In Italia il problema riguarda migliaia di uomini over 50-60 anni, ma anche pazienti più giovani con meno di 40 anni. L’intervento alla prostata non è l’unica causa: ad esso si affiancano anche malattie cardiovascolari, diabete, neuropatie, e altre patologie che compromettono seriamente i rapporti sessuali. Per tornare ad amare, quando le pillole non bastano, e questo purtroppo si verifica in almeno 3 casi su 10, la soluzione definitiva arriva dalle protesi peniene idrauliche tricomponenti di ultima generazione che determinano un’erezione simile a quella fisiologica.
L’impianto si effettua con l’inserimento nei corpi cavernosi del pene (responsabili dell’erezione) di due cilindri collegati a una minuscola pompa e a un serbatoio contenente un liquido. Agendo su un bottone collocato tra i testicoli si possono inturgidire i due cilindri e poi svuotarli. Il pene conserva le sue caratteristiche di sensibilità e capacità di orgasmo; non solo, risolve anche lo spiacevole fenomeno di accorciamento del pene, inevitabile conseguenza dell’asportazione della prostata.
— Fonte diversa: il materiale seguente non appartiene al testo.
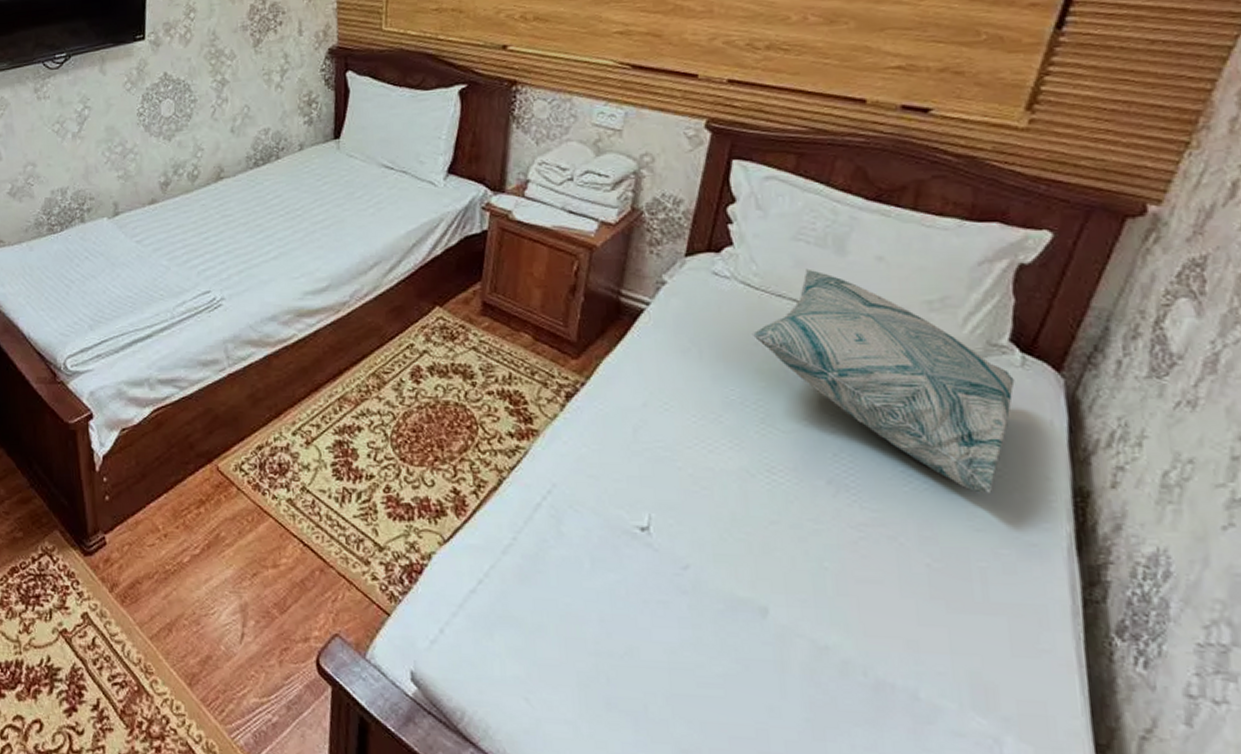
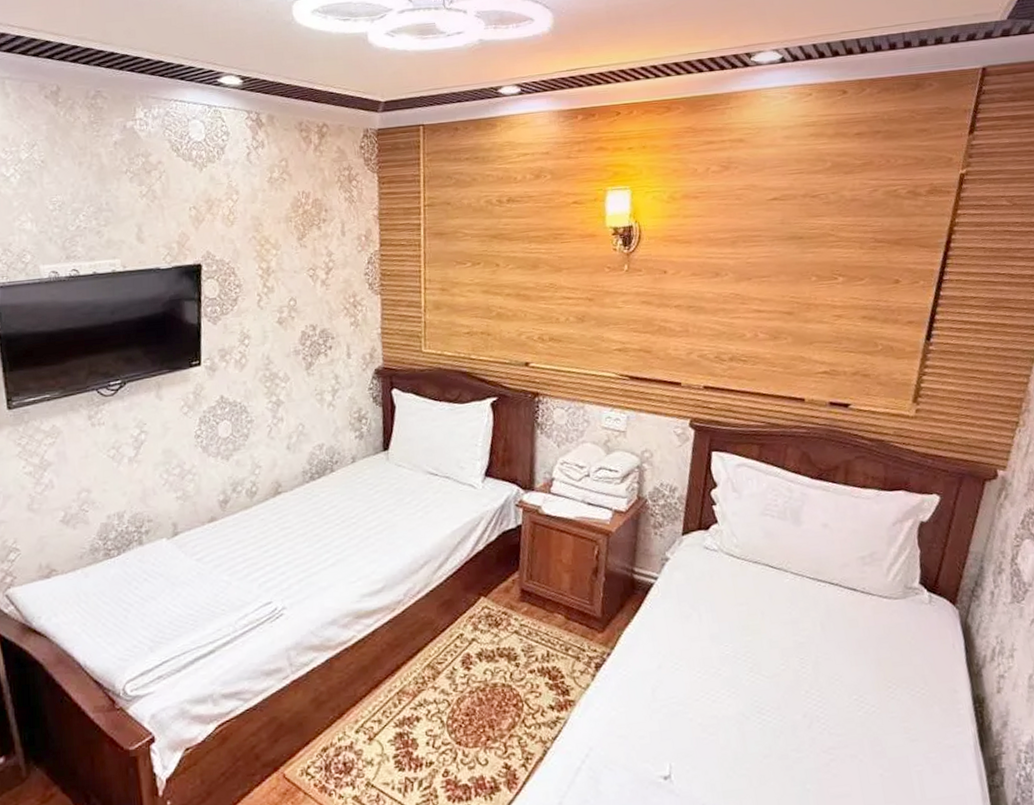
decorative pillow: present [751,268,1015,493] -> none [737,538,926,710]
Secondo le stime degli esperti, nel nostro Paese sono 3 mila i maschi che ogni anno necessiterebbero di un impianto protesico, ma solo 500 di questi (uno su 6) si sottopone all’intervento. Responsabile la scarsa informazione, ma anche difficoltà legate a un intervento non ancora adeguatamente riconosciuto dalle Istituzioni Italiane.
“Nonostante l’efficacia dimostrata dalle protesi peniene – precisa Colombo – che garantiscono la massima soddisfazione per il paziente e la partner, in Italia, per un problema di costi non si impiantano tutte le protesi che sarebbero necessarie: i rimborsi da parte del Servizio Sanitario Nazionale non sono adeguati ed esistono diversità di sensibilità tra le varie Realtà Regionali”.
In Piemonte, ad esempio, molti ospedali hanno la disponibilità di 20-25 protesi tricomponenti all’anno e possono rispondere adeguatamente alle richieste del malato. Bologna, invece, pur essendo considerato uno tra i centri di eccellenza in Italia per l’implantologia protesica, soffre per un esiguo numero di protesi disponibili per anno. In questo contesto attuale, il prof. Colombo, anche come rappresentante della Società Italiana di Andrologia, sollecita una maggior attenzione da parte delle Istituzioni verso il riconoscimento del ruolo dell’impianto protesico nel garantire la salute sessuale.
“Per valutare e affrontare il problema in tutta la sua rilevanza sociale e sanitaria – conclude Colombo – è stata avviata da parte della SIA la realizzazione di un Registro Italiano di Implantologia Protesica Peniena, il primo nel Mondo. Da esso si potrà meglio comprendere quanti impianti vengano complessivamente eseguiti in Italia ogni anno, come siano distribuiti e quante persone siano in attesa di essere operate”.